NARRATOR
The rebellious spirit of the 1960s showed itself not only in the civil rights movement and the antiwar movement but also in an unprecedented emergence of a movement for gay and lesbian rights, as well as in the exciting new movement for the rights of women. Too often, that movement spoke for white women, but here Abbey Lincoln, the jazz singer, speaks for women of color.
ABBEY LINCOLN
We are the women who were kidnapped and brought to this continent as slaves. We are the women who were raped, are still being raped, and our bastard children snatched from our breasts and scattered to the winds to be lynched, castrated, de-egoed, robbed, burned, and deceived.
We are the women whose strong and beautiful Black bodies were—and are—still being used as a cheap labor force for Miss Anne’s kitchen and Mr. Charlie’s bed, whose rich, black and warm milk nurtured—and still nurtures—the heir to the racist and evil slavemaster.
We are the women who dwell in the hell-hole ghettos all over the land. We are the women whose bodies are sacrificed, as living cadavers, to experimental surgery in the white man’s hospitals for the sake of white medicine. We are the women who are invisible on the television and movie screens, on the Broadway stage. We are the women who are lusted after, sneered at, leered at, hissed at, yelled at, grabbed at, tracked down by white degenerates in our own pitiable, poverty-stricken, and prideless neighborhoods.

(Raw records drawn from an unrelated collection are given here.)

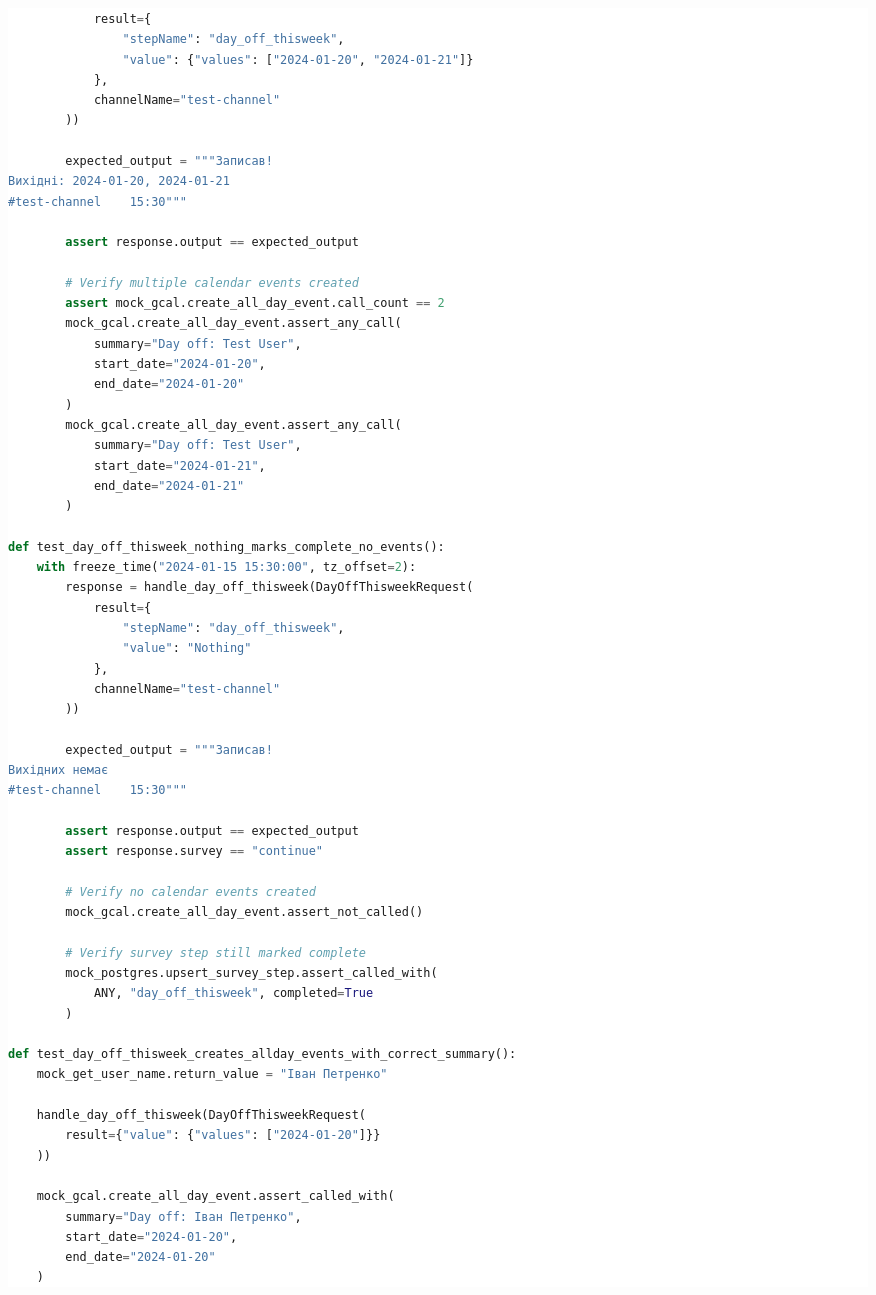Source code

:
 ```python
            result={
                "stepName": "day_off_thisweek",
                "value": {"values": ["2024-01-20", "2024-01-21"]}
            },
            channelName="test-channel"
        ))
        
        expected_output = """Записав!
Вихідні: 2024-01-20, 2024-01-21
#test-channel    15:30"""
        
        assert response.output == expected_output
        
        # Verify multiple calendar events created
        assert mock_gcal.create_all_day_event.call_count == 2
        mock_gcal.create_all_day_event.assert_any_call(
            summary="Day off: Test User",
            start_date="2024-01-20",
            end_date="2024-01-20"
        )
        mock_gcal.create_all_day_event.assert_any_call(
            summary="Day off: Test User",
            start_date="2024-01-21",
            end_date="2024-01-21"
        )

def test_day_off_thisweek_nothing_marks_complete_no_events():
    with freeze_time("2024-01-15 15:30:00", tz_offset=2):
        response = handle_day_off_thisweek(DayOffThisweekRequest(
            result={
                "stepName": "day_off_thisweek",
                "value": "Nothing"
            },
            channelName="test-channel"
        ))
        
        expected_output = """Записав!
Вихідних немає
#test-channel    15:30"""
        
        assert response.output == expected_output
        assert response.survey == "continue"
        
        # Verify no calendar events created
        mock_gcal.create_all_day_event.assert_not_called()
        
        # Verify survey step still marked complete
        mock_postgres.upsert_survey_step.assert_called_with(
            ANY, "day_off_thisweek", completed=True
        )

def test_day_off_thisweek_creates_allday_events_with_correct_summary():
    mock_get_user_name.return_value = "Іван Петренко"
    
    handle_day_off_thisweek(DayOffThisweekRequest(
        result={"value": {"values": ["2024-01-20"]}}
    ))
    
    mock_gcal.create_all_day_event.assert_called_with(
        summary="Day off: Іван Петренко",
        start_date="2024-01-20",
        end_date="2024-01-20"
    )
```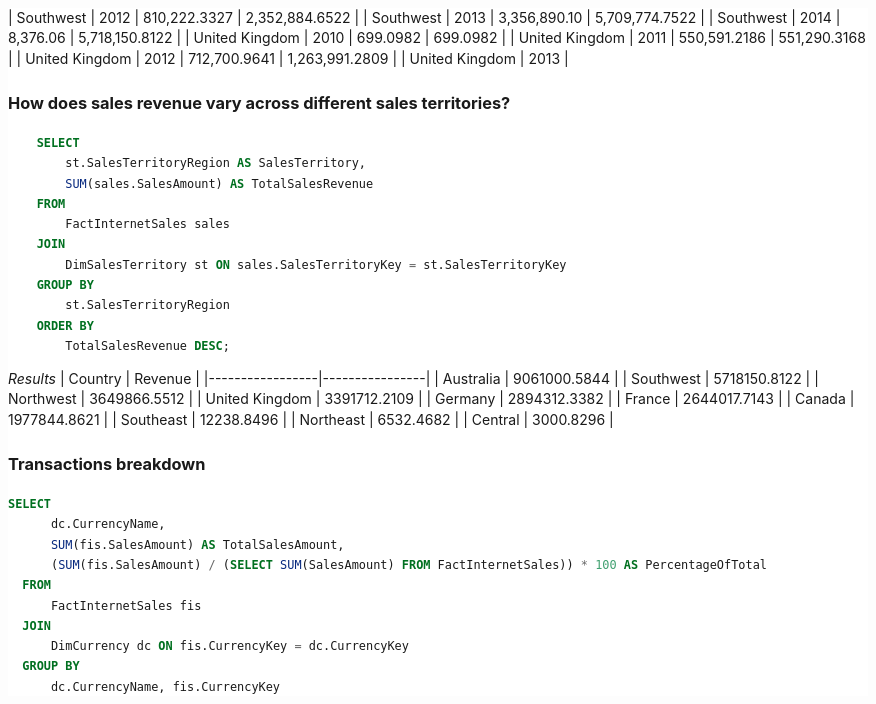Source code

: | Southwest      | 2012 | 810,222.3327     | 2,352,884.6522       |
| Southwest      | 2013 | 3,356,890.10     | 5,709,774.7522       |
| Southwest      | 2014 | 8,376.06         | 5,718,150.8122       |
| United Kingdom | 2010 | 699.0982         | 699.0982             |
| United Kingdom | 2011 | 550,591.2186     | 551,290.3168         |
| United Kingdom | 2012 | 712,700.9641     | 1,263,991.2809       |
| United Kingdom | 2013 |



### How does sales revenue vary across different sales territories?
```sql
    SELECT 
        st.SalesTerritoryRegion AS SalesTerritory,
        SUM(sales.SalesAmount) AS TotalSalesRevenue
    FROM 
        FactInternetSales sales
    JOIN 
        DimSalesTerritory st ON sales.SalesTerritoryKey = st.SalesTerritoryKey
    GROUP BY 
        st.SalesTerritoryRegion
    ORDER BY 
        TotalSalesRevenue DESC;
```
*Results*
| Country         | Revenue        |
|-----------------|----------------|
| Australia       | 9061000.5844   |
| Southwest       | 5718150.8122   |
| Northwest       | 3649866.5512   |
| United Kingdom  | 3391712.2109   |
| Germany         | 2894312.3382   |
| France          | 2644017.7143   |
| Canada          | 1977844.8621   |
| Southeast       | 12238.8496     |
| Northeast       | 6532.4682      |
| Central         | 3000.8296      |



### Transactions breakdown
```sql
SELECT 
      dc.CurrencyName,
      SUM(fis.SalesAmount) AS TotalSalesAmount,
      (SUM(fis.SalesAmount) / (SELECT SUM(SalesAmount) FROM FactInternetSales)) * 100 AS PercentageOfTotal
  FROM 
      FactInternetSales fis
  JOIN 
      DimCurrency dc ON fis.CurrencyKey = dc.CurrencyKey
  GROUP BY 
      dc.CurrencyName, fis.CurrencyKey
```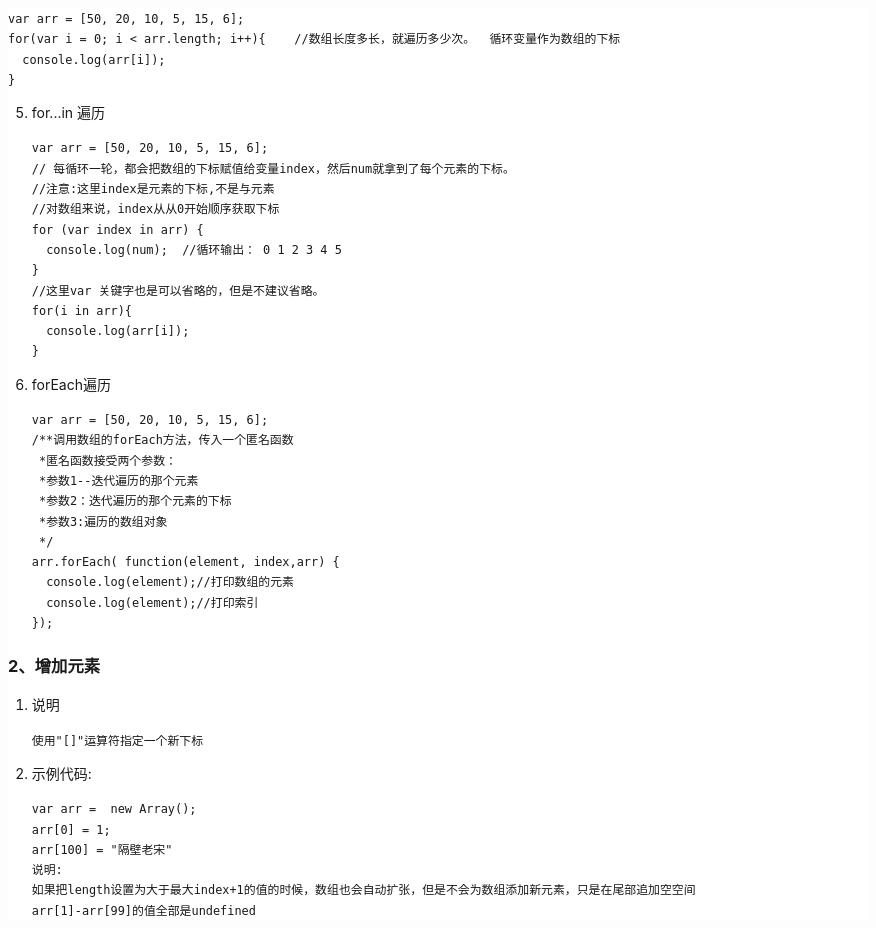    ```
   var arr = [50, 20, 10, 5, 15, 6];        
   for(var i = 0; i < arr.length; i++){    //数组长度多长，就遍历多少次。  循环变量作为数组的下标
     console.log(arr[i]);
   }
   ```

5. for...in 遍历

   ```
   var arr = [50, 20, 10, 5, 15, 6];
   // 每循环一轮，都会把数组的下标赋值给变量index，然后num就拿到了每个元素的下标。 
   //注意:这里index是元素的下标,不是与元素
   //对数组来说，index从从0开始顺序获取下标
   for (var index in arr) {
     console.log(num);  //循环输出： 0 1 2 3 4 5
   }
   //这里var 关键字也是可以省略的，但是不建议省略。
   for(i in arr){
     console.log(arr[i]);
   }
   ```

6. forEach遍历

   ```
   var arr = [50, 20, 10, 5, 15, 6];
   /**调用数组的forEach方法，传入一个匿名函数
    *匿名函数接受两个参数：   
    *参数1--迭代遍历的那个元素  
    *参数2：迭代遍历的那个元素的下标
    *参数3:遍历的数组对象
    */
   arr.forEach( function(element, index,arr) {
     console.log(element);//打印数组的元素
     console.log(element);//打印索引
   });
   ```

### 2、增加元素

1. 说明

   ```
   使用"[]"运算符指定一个新下标

   ```

2. 示例代码:

   ```
   var arr =  new Array();
   arr[0] = 1;
   arr[100] = "隔壁老宋"
   说明:
   如果把length设置为大于最大index+1的值的时候，数组也会自动扩张，但是不会为数组添加新元素，只是在尾部追加空空间
   arr[1]-arr[99]的值全部是undefined

   ```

We are the women whose hair is compulsively fried, whose skin is bleached, whose nose is “too big,” whose mouth is “too big and loud,” “whose behind is “too big and broad,” whose feet are “too big and flat,” whose face is “too black and shiny,” and whose suffering and patience are too long and enduring to be believed.
Who are just too damned much for everybody…
Who will revere the black woman? Who will keep our neighborhoods safe for Black innocent womanhood? Black womanhood is outraged and humiliated. Black womanhood cries for dignity and restitution and salvation. Black womanhood wants and needs protection, and keeping, and holding. Who will assuage her indignation? Who will keep her precious and pure? Who will glorify and proclaim her beautiful image? To whom will she cry rape?